The Idea

The forcats package is part of the Tidyverse group of libraries. As such, it is constantly maintained and the data and analysis that comes from this package can be trusted. It was created for the purpose of helping deal with factors and factor levels. You can find a cheatsheet for the forcats package here on the tidyverse website.

The forcats website states “R uses factors to handle categorical variables, variables that have a fixed and known set of possible values. Factors are also helpful for reordering character vectors to improve display. The goal of the forcats package is to provide a suite of tools that solve common problems with factors, including changing the order of levels or the values.”

The textbook R for Data Science has a chapter on factors.
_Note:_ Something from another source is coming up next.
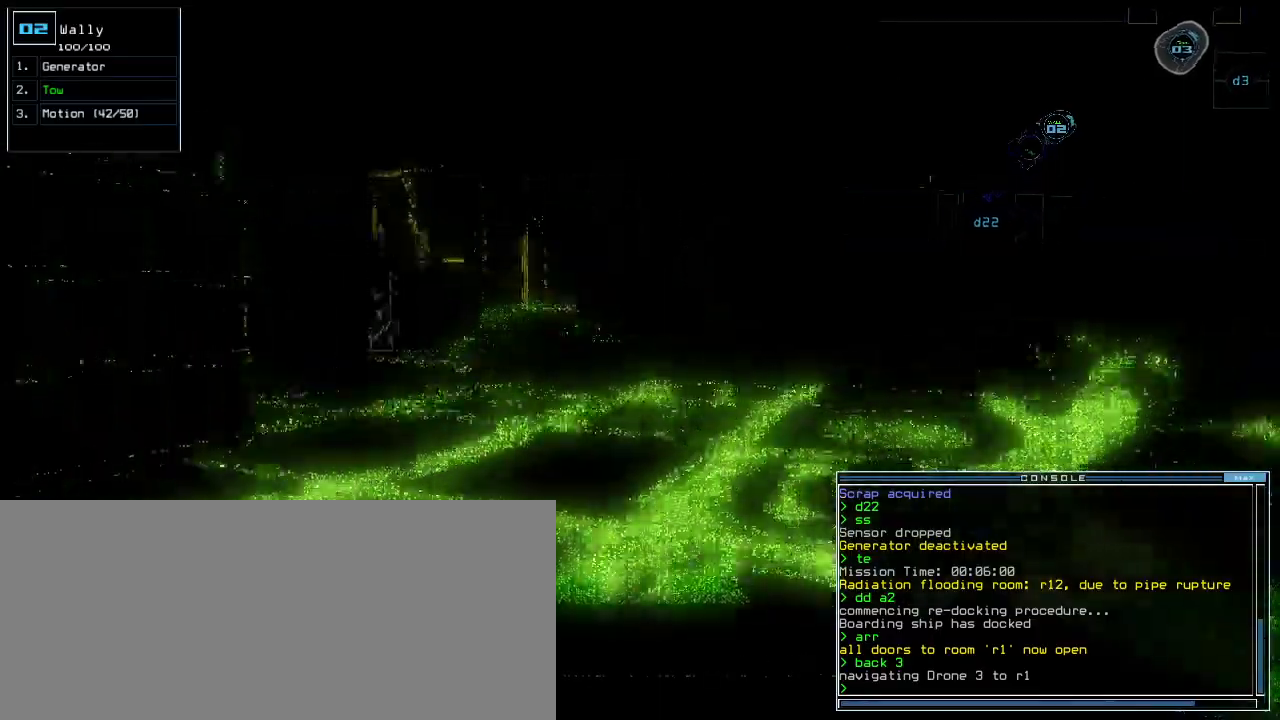
{"keys": ["up"], "events": [[40, "ctrl_l", "down"], [80, "ctrl_l", "up"], [140, "left", "down"], [200, "left", "up"]]}
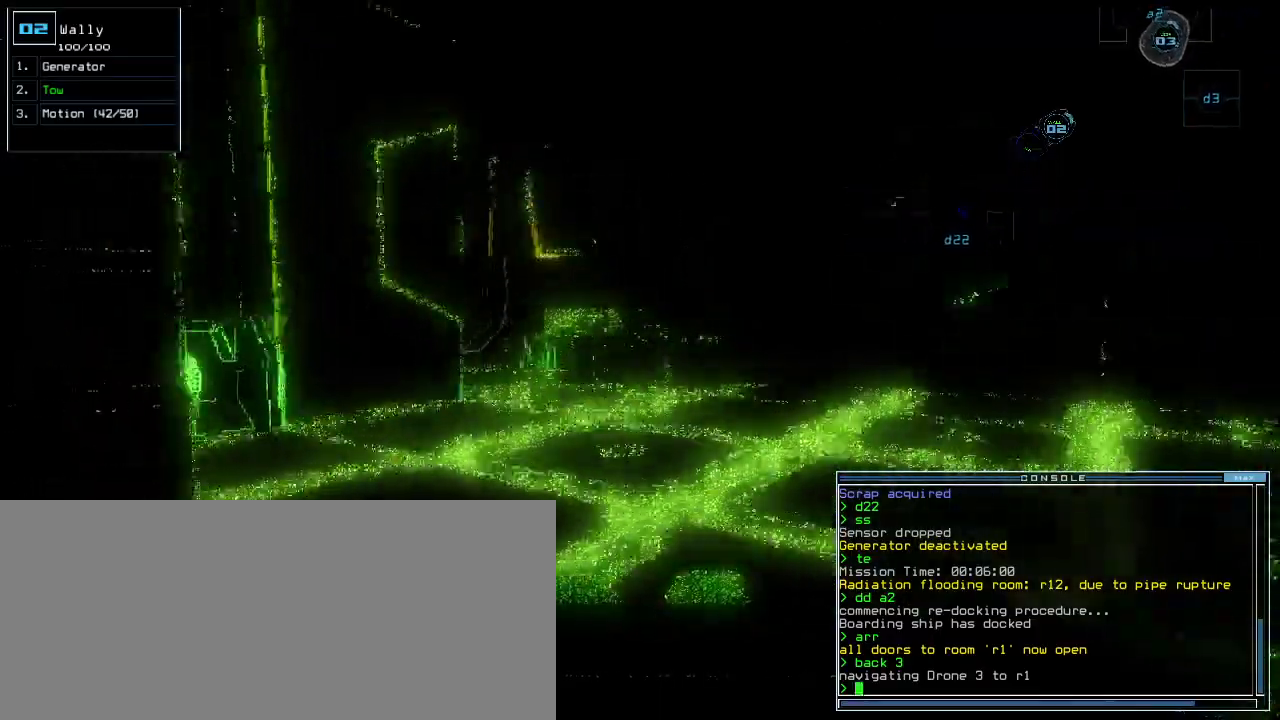
{"keys": ["up"], "events": []}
While a little advanced at this stage, it is a good reference to keep on hand.

The main functions are outlined below.

Tool Function
fct_recode() Renames a factor variable.
fct_rev() Reverse the order of a factor.
fct_relevel() Change the order of a factor by hand.
fct_reorder() Reorder a factor by another variable.
fct_infreq() Reorder a factor by the frequency of values.
fct_lump() Collapse the least/most frequent values of a factor into the category “other”.

As always, we begin by loading libraries and the data we will use for this tutorial (forcats, dplyr and ggplot2). We will use the airquality dataset for this tutorial.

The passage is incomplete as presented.